■ What you are asked to do
Copy out every line from the records that includes "swapped".

START Supplied data

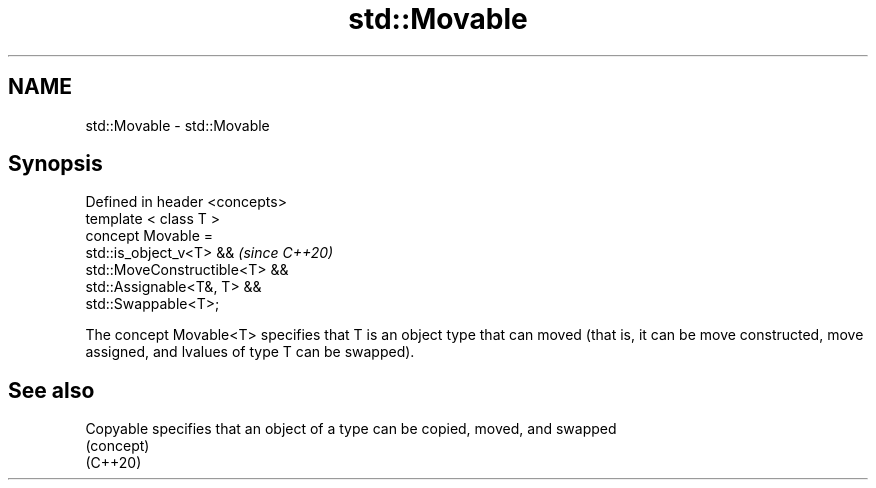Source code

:.TH std::Movable 3 "2020.03.24" "http://cppreference.com" "C++ Standard Libary"
.SH NAME
std::Movable \- std::Movable

.SH Synopsis

  Defined in header <concepts>
  template < class T >
  concept Movable =
  std::is_object_v<T> &&        \fI(since C++20)\fP
  std::MoveConstructible<T> &&
  std::Assignable<T&, T> &&
  std::Swappable<T>;

  The concept Movable<T> specifies that T is an object type that can moved (that is, it can be move constructed, move assigned, and lvalues of type T can be swapped).

.SH See also



  Copyable specifies that an object of a type can be copied, moved, and swapped
           (concept)
  (C++20)




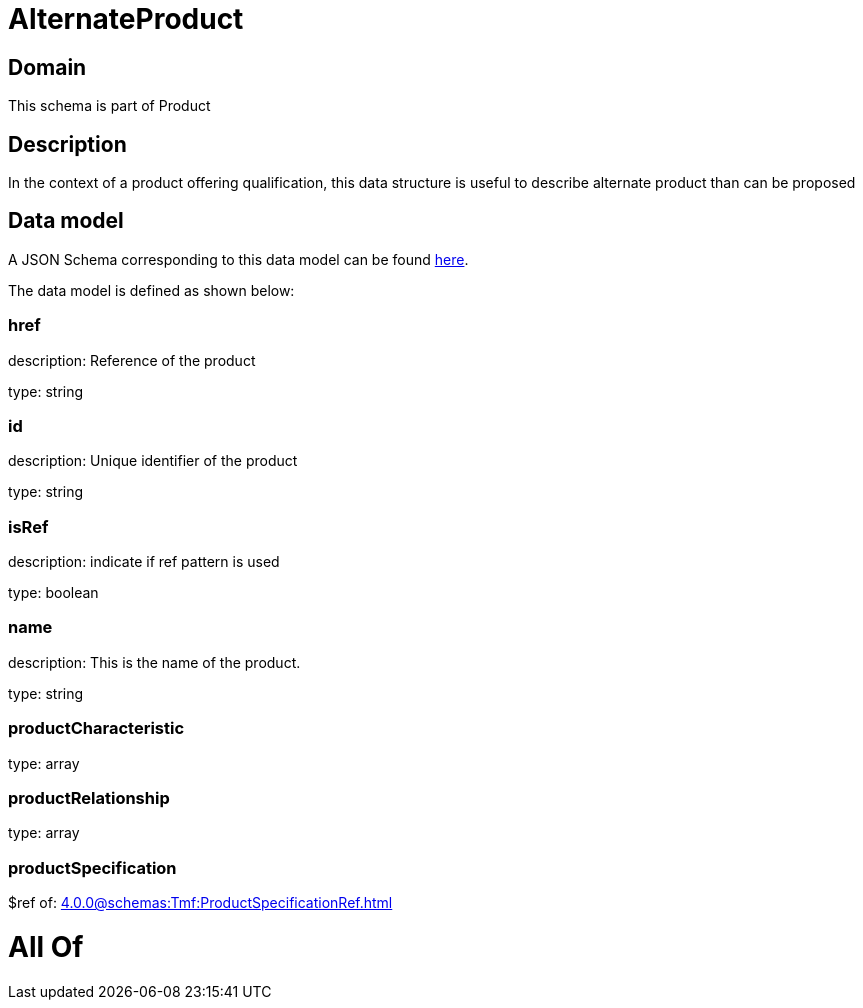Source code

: = AlternateProduct

[#domain]
== Domain

This schema is part of Product

[#description]
== Description

In the context of a product offering qualification, this data structure is useful to describe alternate product than can be proposed


[#data_model]
== Data model

A JSON Schema corresponding to this data model can be found https://tmforum.org[here].

The data model is defined as shown below:


=== href
description: Reference of the product

type: string


=== id
description: Unique identifier of the product

type: string


=== isRef
description: indicate if ref pattern is used

type: boolean


=== name
description: This is the name of the product.

type: string


=== productCharacteristic
type: array


=== productRelationship
type: array


=== productSpecification
$ref of: xref:4.0.0@schemas:Tmf:ProductSpecificationRef.adoc[]


= All Of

END Supplied data

■ Task response
  The concept Movable<T> specifies that T is an object type that can moved (that is, it can be move constructed, move assigned, and lvalues of type T can be swapped).
  Copyable specifies that an object of a type can be copied, moved, and swapped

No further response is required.